- Exercise aim -
Search the entries below for the word "Association" and copy each line that has it.

===

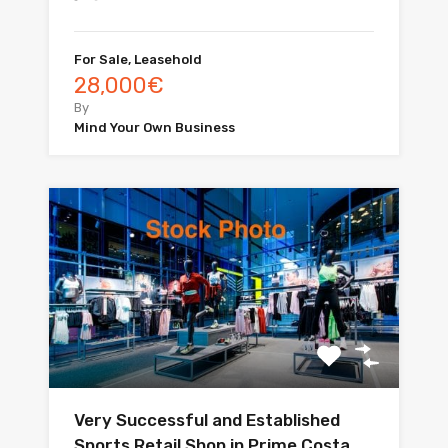
For Sale, Leasehold
28,000€
By
Mind Your Own Business
Very Successful and Established
Sports Retail Shop in Prime Costa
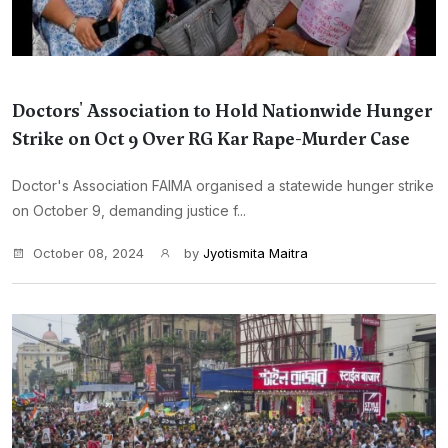
Doctors' Association to Hold Nationwide Hunger
Strike on Oct 9 Over RG Kar Rape-Murder Case
Doctor's Association FAIMA organised a statewide hunger strike
on October 9, demanding justice f...
October 08, 2024
by
Jyotismita Maitra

===

- Your response -
Doctors' Association to Hold Nationwide Hunger
Doctor's Association FAIMA organised a statewide hunger strike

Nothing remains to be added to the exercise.